L’Open Mainframe Project mène une initiative bénévole pour apporter son concours. Si vous pensez pouvoir aider, ils seront ravis de vous entendre.

Le New Jersey n’est pas seul dans cette situation délicate. Plus de 10 millions de personnes se sont inscrites au chômage, et ce chiffre ne cesse d’augmenter. Le Connecticut a du mal à traiter un quart de million de nouvelles inscriptions sur les systèmes de l’État vieux de 40 ans.

Le problème est vaste et profondément ancré. Un rapport de 2016 du Government Accountability Office a recensé des systèmes COBOL fonctionnant sur des ordinateurs centraux datant de 53 ans. Il s’agit notamment des systèmes utilisés pour traiter les données relatives au ministère des Anciens Combattants, au ministère de la Justice et à la Social Security Administration.

Pourquoi ne pas migrer et mettre à niveau, comme on le ferait normalement ?

La mise à niveau de ces systèmes anciens n’est pas aussi simple qu’il n’y paraît. Ces systèmes sont des points d’appui essentiels, fonctionnant 24 heures sur 24 et 7 jours sur 7, sur lesquels reposent les mondes financier, gouvernemental et commercial. Le code est ancien, à plusieurs niveaux et, souvent, mal, voire pas du tout documenté. De plus, il doit fonctionner, en permanence. Cette situation a été comparée à l’opération consistant à retirer les hélices d’un avion pour essayer de les remplacer par des moteurs à réaction, en plein vol.
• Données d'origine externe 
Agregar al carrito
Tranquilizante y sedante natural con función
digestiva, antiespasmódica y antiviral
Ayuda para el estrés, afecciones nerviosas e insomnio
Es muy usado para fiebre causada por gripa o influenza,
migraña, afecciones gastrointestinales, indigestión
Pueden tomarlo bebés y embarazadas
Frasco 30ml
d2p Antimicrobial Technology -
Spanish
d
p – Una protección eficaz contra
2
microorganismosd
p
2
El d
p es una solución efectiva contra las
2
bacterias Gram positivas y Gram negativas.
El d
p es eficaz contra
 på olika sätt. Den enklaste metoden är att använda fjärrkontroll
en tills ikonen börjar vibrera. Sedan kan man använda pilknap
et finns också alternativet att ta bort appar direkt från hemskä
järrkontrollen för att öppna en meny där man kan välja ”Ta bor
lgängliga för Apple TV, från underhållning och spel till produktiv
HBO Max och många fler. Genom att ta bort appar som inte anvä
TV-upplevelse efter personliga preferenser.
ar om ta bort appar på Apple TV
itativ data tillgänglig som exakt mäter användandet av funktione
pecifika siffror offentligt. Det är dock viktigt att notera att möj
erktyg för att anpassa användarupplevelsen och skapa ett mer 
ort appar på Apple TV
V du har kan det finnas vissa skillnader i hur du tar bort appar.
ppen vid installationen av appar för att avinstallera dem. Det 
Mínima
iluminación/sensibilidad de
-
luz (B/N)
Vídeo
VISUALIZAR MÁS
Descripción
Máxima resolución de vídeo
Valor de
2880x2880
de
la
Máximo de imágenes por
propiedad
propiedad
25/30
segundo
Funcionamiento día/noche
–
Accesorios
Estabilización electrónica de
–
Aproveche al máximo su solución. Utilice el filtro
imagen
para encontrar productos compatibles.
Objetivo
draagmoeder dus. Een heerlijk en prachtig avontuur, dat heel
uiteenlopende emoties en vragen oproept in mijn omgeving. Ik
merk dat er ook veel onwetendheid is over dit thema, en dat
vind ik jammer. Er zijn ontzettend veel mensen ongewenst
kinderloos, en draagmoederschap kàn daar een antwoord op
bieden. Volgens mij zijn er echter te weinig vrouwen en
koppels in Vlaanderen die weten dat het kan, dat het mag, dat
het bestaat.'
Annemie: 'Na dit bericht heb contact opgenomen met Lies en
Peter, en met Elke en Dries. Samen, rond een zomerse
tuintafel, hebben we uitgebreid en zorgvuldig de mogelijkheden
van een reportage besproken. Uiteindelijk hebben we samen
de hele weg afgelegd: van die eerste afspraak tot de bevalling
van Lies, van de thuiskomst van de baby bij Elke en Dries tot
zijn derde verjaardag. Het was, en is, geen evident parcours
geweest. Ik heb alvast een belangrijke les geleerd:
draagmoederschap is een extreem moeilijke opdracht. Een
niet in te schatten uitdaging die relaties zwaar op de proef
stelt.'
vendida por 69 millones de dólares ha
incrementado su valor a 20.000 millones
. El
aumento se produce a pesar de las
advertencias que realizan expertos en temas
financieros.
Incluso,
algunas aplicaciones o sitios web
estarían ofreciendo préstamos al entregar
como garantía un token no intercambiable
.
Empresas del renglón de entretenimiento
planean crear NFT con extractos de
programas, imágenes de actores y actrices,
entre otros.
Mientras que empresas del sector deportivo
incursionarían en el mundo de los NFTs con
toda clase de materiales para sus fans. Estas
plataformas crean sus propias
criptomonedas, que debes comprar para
Outre le risque, l’argument économique en faveur d’une migration vers des systèmes modernes est également difficile à défendre. L’argent qui a été investi pour maintenir ces ordinateurs centraux et ces applications COBOL opérationnels est colossal. Les institutions doivent-elles tout abandonner et repartir de zéro, alors que le code COBOL est toujours en service et fonctionnel ? C’est un pas difficile à franchir pour une instance qui n’est peut-être pas particulièrement à l’aise avec la technologie. Une migration COBOL ne sera ni bon marché, ni rapide.

« Je viens de terminer une migration du COBOL vers Java », a déclaré Hinshaw. « Cela leur a pris quatre ans, et ils n’en sont toujours pas venus à bout. »

Lorsque la Commonwealth Bank of Australia a remplacé sa plateforme COBOL de base en 2012, il a fallu cinq ans, pour un coût final de 749,9 millions de dollars (1 milliard de dollars australiens).

Et ce, quand tout se passe comme prévu. Une banque britannique, TSB, a été contrainte de migrer d’un système basé sur COBOL en 2018 suite à un rachat. L’opération ne s’est pas déroulée sans encombre. La banque ayant été incapable d’effectuer des transactions pendant plusieurs jours, le coût de la migration a finalement atteint 330 millions de livres. Cette somme s’ajoutait au budget prévu pour les travaux d’ingénierie de la migration elle-même. TSB a également perdu 49,1 millions de livres à cause de fraudes financières, tandis que ses systèmes étaient en proie à des défaillances.

L’indemnisation des clients a dépassé 125 millions de livres et la banque a dû dépenser 122 millions de livres pour embaucher du nouveau personnel afin de traiter les 204 000 plaintes de clients. Le directeur général a démissionné et l’entreprise s’efforce toujours de réparer les dégâts deux ans après cet événement.

L’énigme du COBOL

La situation actuelle ne peut perdurer, mais la perspective de prendre des mesures n’est guère attrayante. Néanmoins, la seule façon d’améliorer la situation est d’effectuer des migrations contrôlées et prudentes vers des logiciels et du matériel modernes.

Pour réussir cette transition sans interruption, sans perte de données et sans temps d’arrêt, il faudra disposer d’une expertise moderne et de moyens financiers, ce qui représente 50 % de l’équation. L’autre moitié réside dans l’expertise et le temps nécessaires au COBOL. Malheureusement, ce sont précisément les deux ingrédients qui font le plus défaut.

Peut-être qu’une nouvelle génération de cow-boys du COBOL se lancera dans l’aventure.